Here is a simple amplifier for boosting the audio level from low-power sound cards or other audio sources driving small speakers like toys or small transistor radios. The circuit will deliver about 2 watts as shown. The parts are not critical and substitutions will usually work. The two 2.2 ohm resistors may be replaced with one 3.9 ohm resistor in either emitter.
The circuit above shows a 4-transistor utility amplifier suitable for a variety of projects including receivers, intercoms, microphones, telephone pick-up coils, and general audio monitoring. The amplifier has a power isolation circuit and bandwidth limiting to reduce oscillations and "motorboating". The values are not particularly critical and modest deviations from the indicated values will not significantly degrade the performance.
Three cell battery packs giving about 4.5 volts are recommended for most transformerless audio amplifiers driving small 8 ohm speakers. The battery life will be considerably longer than a 9 volt rectangular battery and the cell resistance will remain lower over the life of the battery resulting in less distortion and stability problems.

- _Work to complete_:
• 1. Decide whether each statement agrees with the amplifier notes above, answering yes or no and quoting the words that settle it.
(a) The 4-transistor utility amplifier has no bandwidth limiting.
(b) The two 2.2 ohm resistors may be replaced with a single 3.9 ohm resistor in either emitter.
(c) A 9 volt rectangular battery is recommended for transformerless amplifiers driving small 8 ohm speakers.
• 2. Answer these questions from the amplifier notes above.
(a) About how much power does the first circuit deliver?
(b) How many transistors does the utility amplifier use?
(c) What voltage do the recommended three-cell battery packs give?
• 3. Continue the amplifier notes with a further paragraph that picks up after their last sentence.
The listing has no connection to the amplifier notes.

- _Record excerpts_:
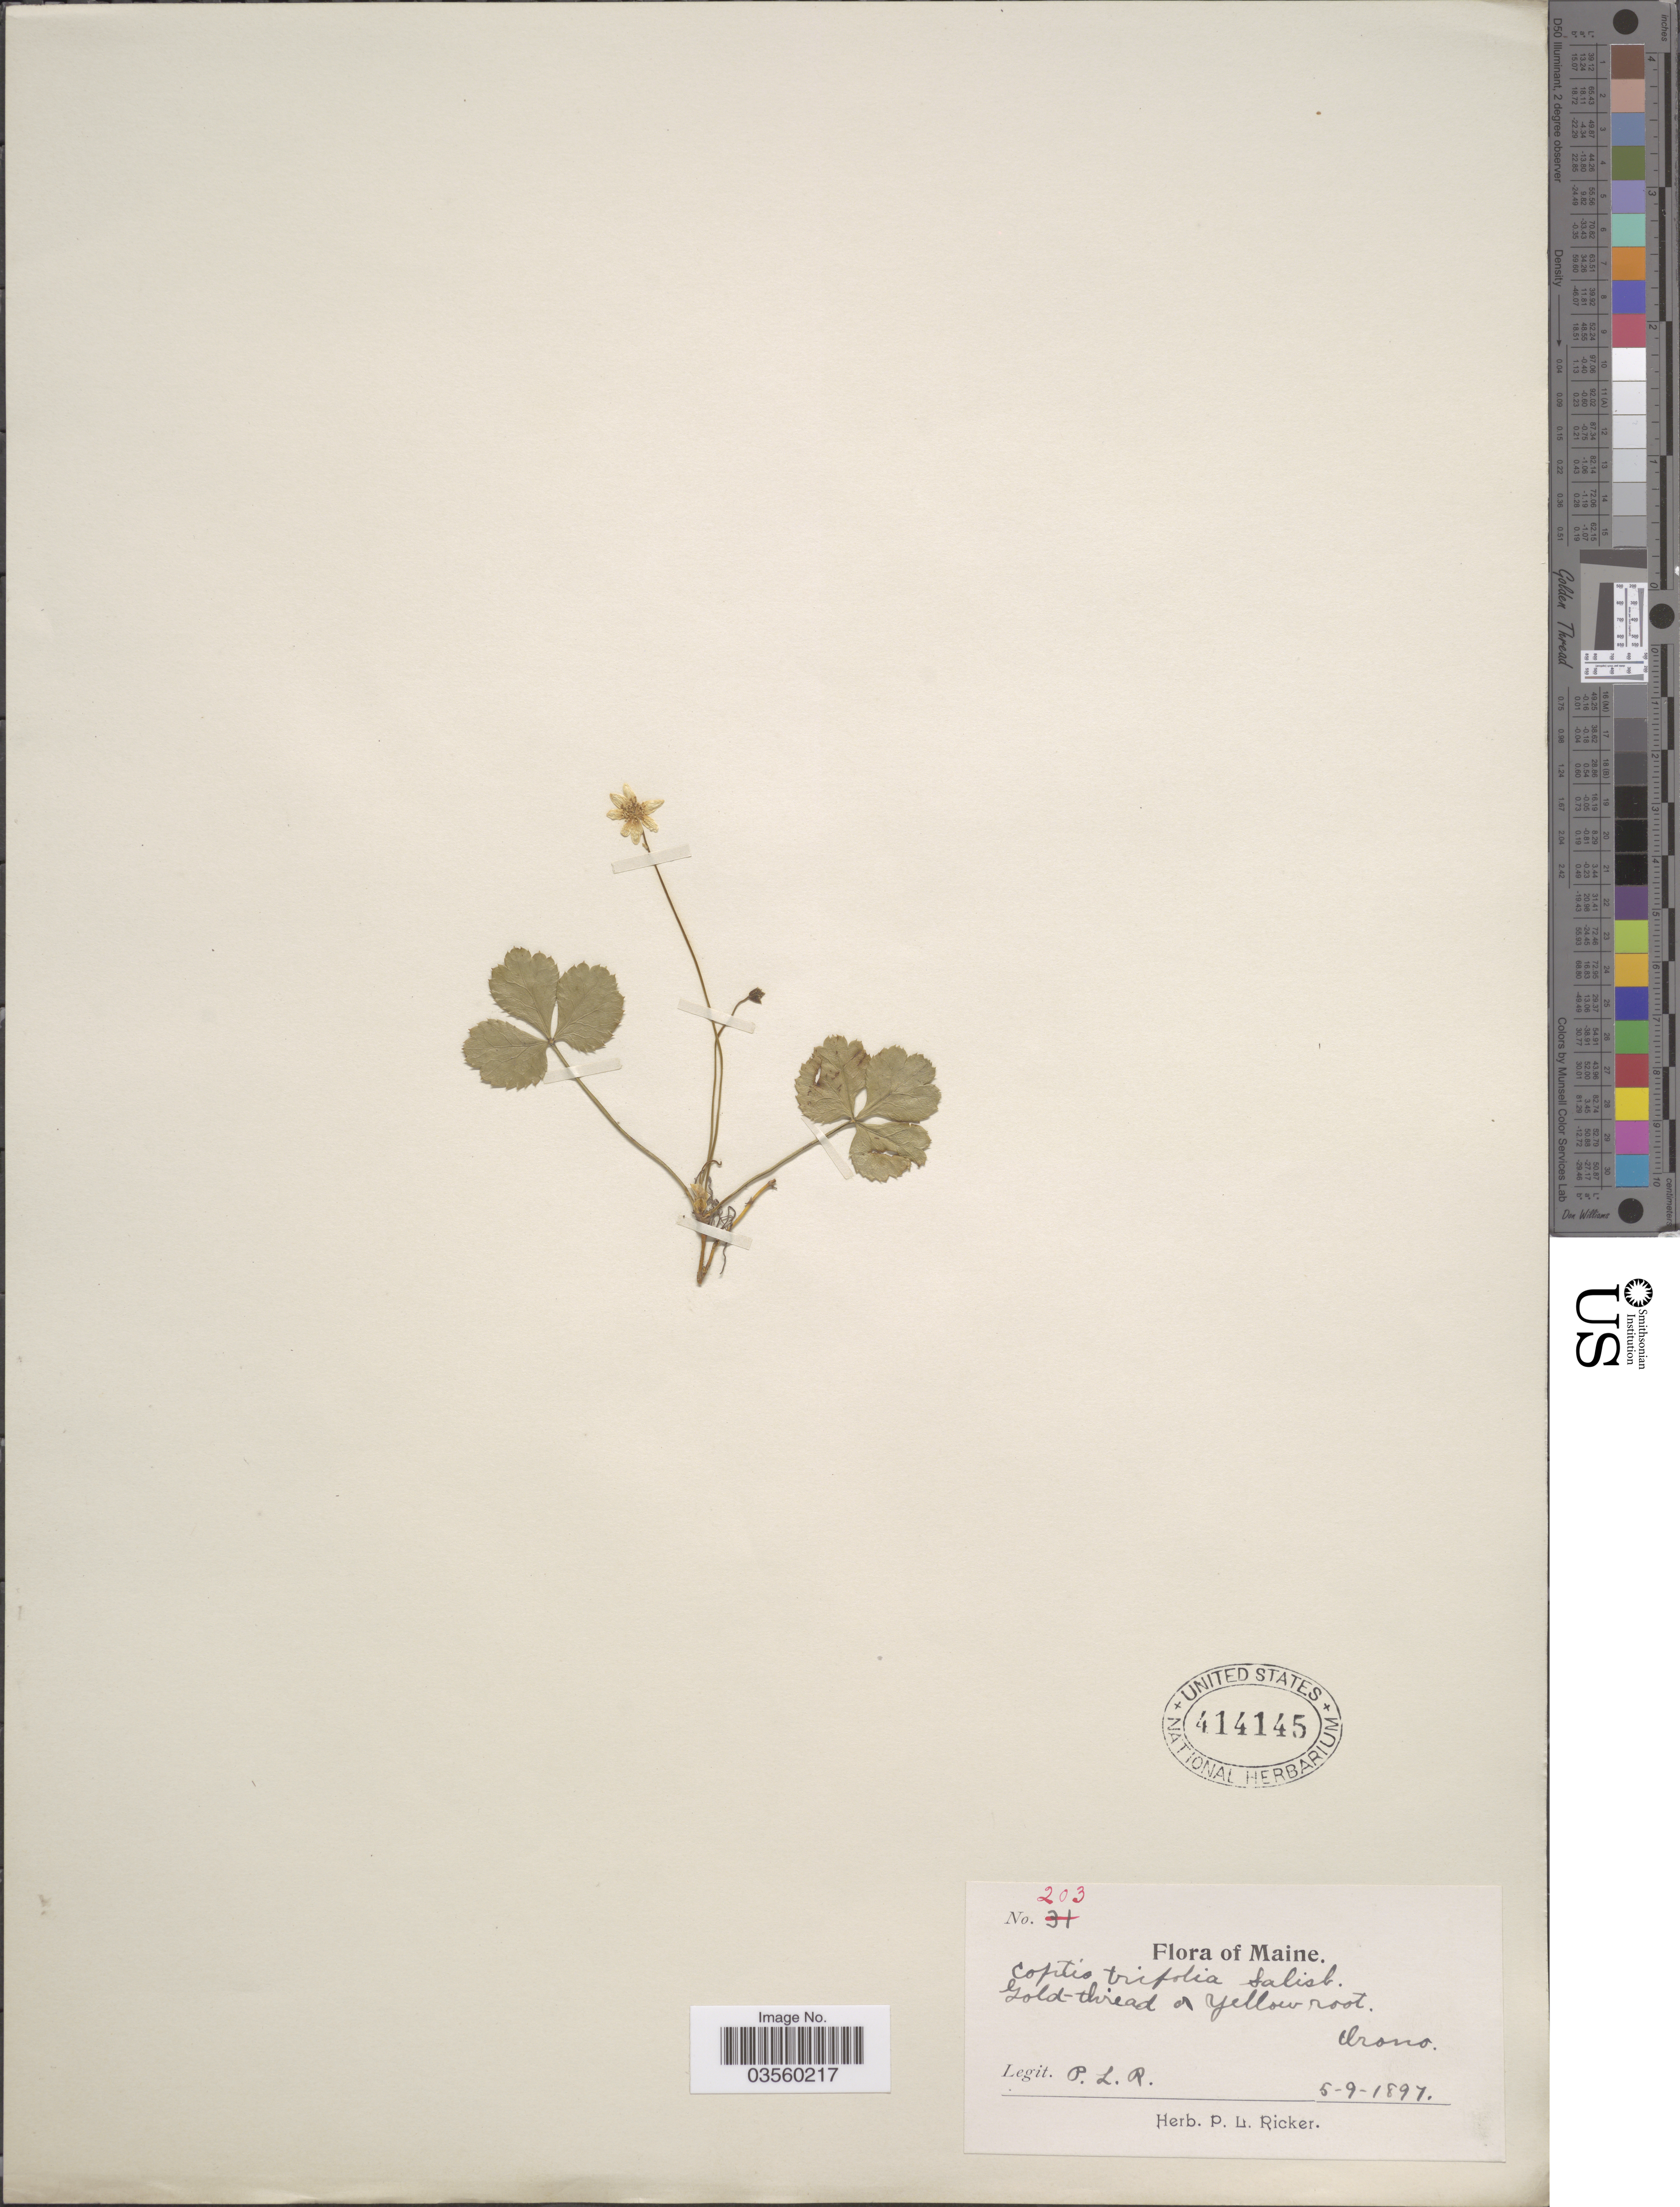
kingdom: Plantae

...

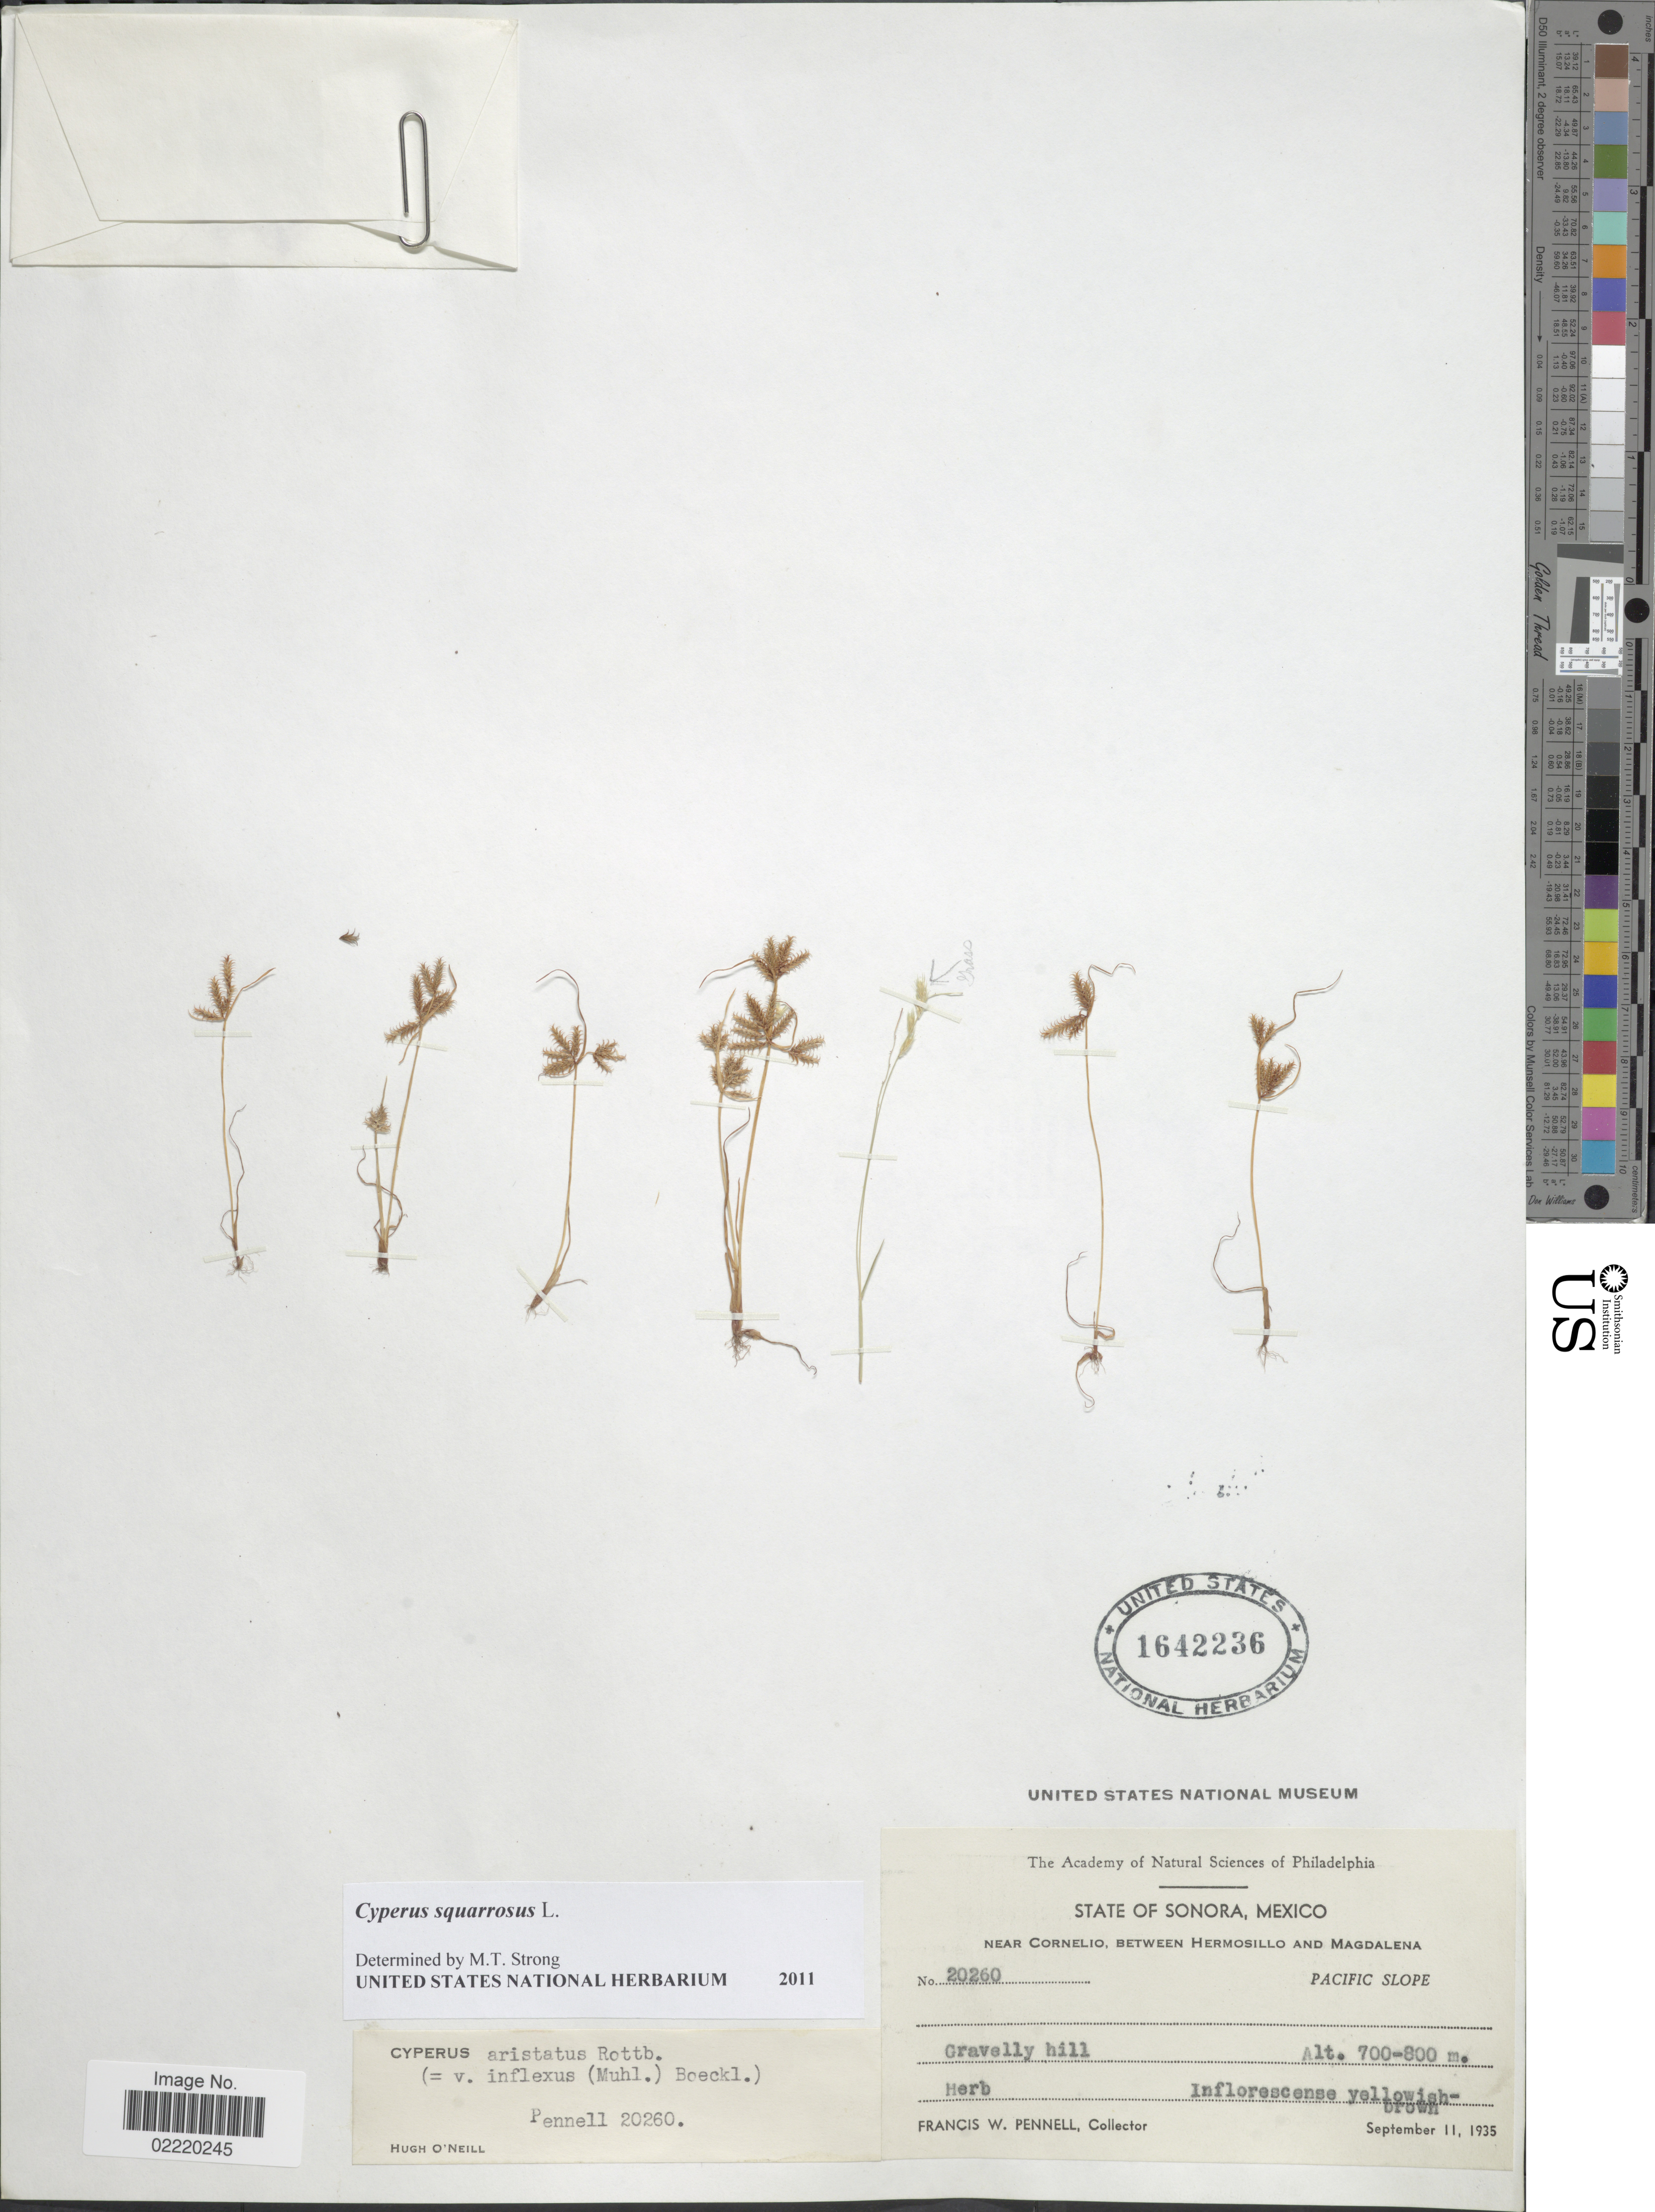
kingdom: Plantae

- _Exercise responses_:
• 1.
(a) No: "The amplifier has a power isolation circuit and bandwidth limiting to reduce oscillations and "motorboating"."
(b) Yes: "The two 2.2 ohm resistors may be replaced with one 3.9 ohm resistor in either emitter."
(c) No: "Three cell battery packs giving about 4.5 volts are recommended for most transformerless audio amplifiers driving small 8 ohm speakers."

• 2.
(a) About 2 watts.
(b) Four.
(c) About 4.5 volts.

• 3.
The amplifier may be modified to work with a 9 volt battery if desired by moving the output transistors' bias point. Lowering the 33k resistor connected from the second transistor's base to ground to about 10k will move the voltage on the output electrolytic capacitor to about 1/2 the supply voltage. This bias change gives more signal swing before clipping occurs and this change is not necessary if the volume is adequate.
As before, the two 4.7 ohm resistors may be replaced with a single 10 ohm resistor in series with either emitter.
The above circuit is a versatile audio amplifier employing a low cost LM358 op-amp. The differential inputs give the amplifier excellent immunity to common-mode signals which are a common cause of amplifier instability. The dotted ground connection represents the wiring in a typical project illustrating how the ground sensing input can be connected to the ground at the source of the audio instead of at the amplifier where high currents are present. If the source is a power supply referenced signal then one of the amplifier inputs is connected to the positive supply. For example, an NPN common-emitter preamplifier may be added for very high gain and by connecting the differential inputs across the collector resistor instead of from collector to ground, destabilizing feedback via the power supply is greatly reduced.
|My utility amplifier was built into an aluminum Bud box and eventually ended up bolted to the bottom of a shelf as shown. The well-behaved and ready-to-go amplifier is really handy.|
As is often the case, the circuit values are not critical. Other op-amps will usually work but a bit of experience may be necessary if problems develop. The two 4.7 ohm resistors in the emitters may be replaced with a single 10 ohm resistor in either position - I just like the symmetry!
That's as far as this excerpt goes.